Marvell, Nicolas Chorier, and the Earl of Rochester: State Satire and Pornography in the Dissenting Academies
journal contributionposted on 24.04.2018, 13:12 by Martin Dzelzainis
This paper examines the reception of Marvellian state satire by the nonconformist community and, in particular, by Charles Morton’s dissenting academy at Newington Green during the early 1680s. These revelations surfaced during a bitter pamphlet controversy in the early years of the eighteenth century between Samuel Wesley senior (a former pupil at the academy, who had taken Anglican orders) and Samuel Palmer, a nonconformist divine.
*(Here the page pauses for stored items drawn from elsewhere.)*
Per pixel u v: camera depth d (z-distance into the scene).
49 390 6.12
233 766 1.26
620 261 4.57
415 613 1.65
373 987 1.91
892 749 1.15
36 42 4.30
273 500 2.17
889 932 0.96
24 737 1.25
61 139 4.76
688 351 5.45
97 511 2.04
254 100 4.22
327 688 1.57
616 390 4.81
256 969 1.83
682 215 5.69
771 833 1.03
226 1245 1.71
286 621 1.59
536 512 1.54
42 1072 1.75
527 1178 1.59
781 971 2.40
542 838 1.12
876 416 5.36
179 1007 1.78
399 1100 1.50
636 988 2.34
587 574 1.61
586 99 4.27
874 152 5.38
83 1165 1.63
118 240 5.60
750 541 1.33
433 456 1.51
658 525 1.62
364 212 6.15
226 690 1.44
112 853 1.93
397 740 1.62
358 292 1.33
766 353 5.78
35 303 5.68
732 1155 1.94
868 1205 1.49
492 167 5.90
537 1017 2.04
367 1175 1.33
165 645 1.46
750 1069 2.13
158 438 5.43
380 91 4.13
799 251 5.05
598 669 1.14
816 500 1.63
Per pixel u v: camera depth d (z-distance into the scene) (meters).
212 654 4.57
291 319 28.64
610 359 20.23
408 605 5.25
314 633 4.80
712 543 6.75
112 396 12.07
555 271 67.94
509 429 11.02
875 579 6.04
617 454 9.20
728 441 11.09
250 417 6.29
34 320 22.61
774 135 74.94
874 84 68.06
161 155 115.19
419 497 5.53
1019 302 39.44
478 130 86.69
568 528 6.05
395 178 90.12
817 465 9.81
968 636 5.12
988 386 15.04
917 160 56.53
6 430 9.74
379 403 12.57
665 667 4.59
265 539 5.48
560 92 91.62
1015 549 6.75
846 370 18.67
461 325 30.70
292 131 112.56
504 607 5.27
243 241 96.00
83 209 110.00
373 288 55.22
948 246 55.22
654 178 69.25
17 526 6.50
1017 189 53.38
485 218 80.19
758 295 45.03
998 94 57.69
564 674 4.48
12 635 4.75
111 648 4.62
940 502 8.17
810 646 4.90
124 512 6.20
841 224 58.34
Wesley, it transpired, was familiar not only with the satires of Marvell (whom he wished to emulate), but with two highly influential pieces of early modern pornography: Nicolas Chorier’s Aloisaæ Sigeaæ Toletanæ Satyra Sotadica, and the burlesque drama, Sodom, sometimes attributed to the Earl of Rochester (though Wesley casts doubt upon this). The Wesley-Palmer exchange also illuminates the transmission and reproduction of these materials – importantly, in the case of the state satires, before the Glorious Revolution made possible their print publication in the series of Poems on Affairs of State. Unexpected as this configuration of texts is, it suggests that Marvellian state satire and pornography were, to borrow a phrase from Robert Darnton, the forbidden best-sellers of pre-Revolutionary England.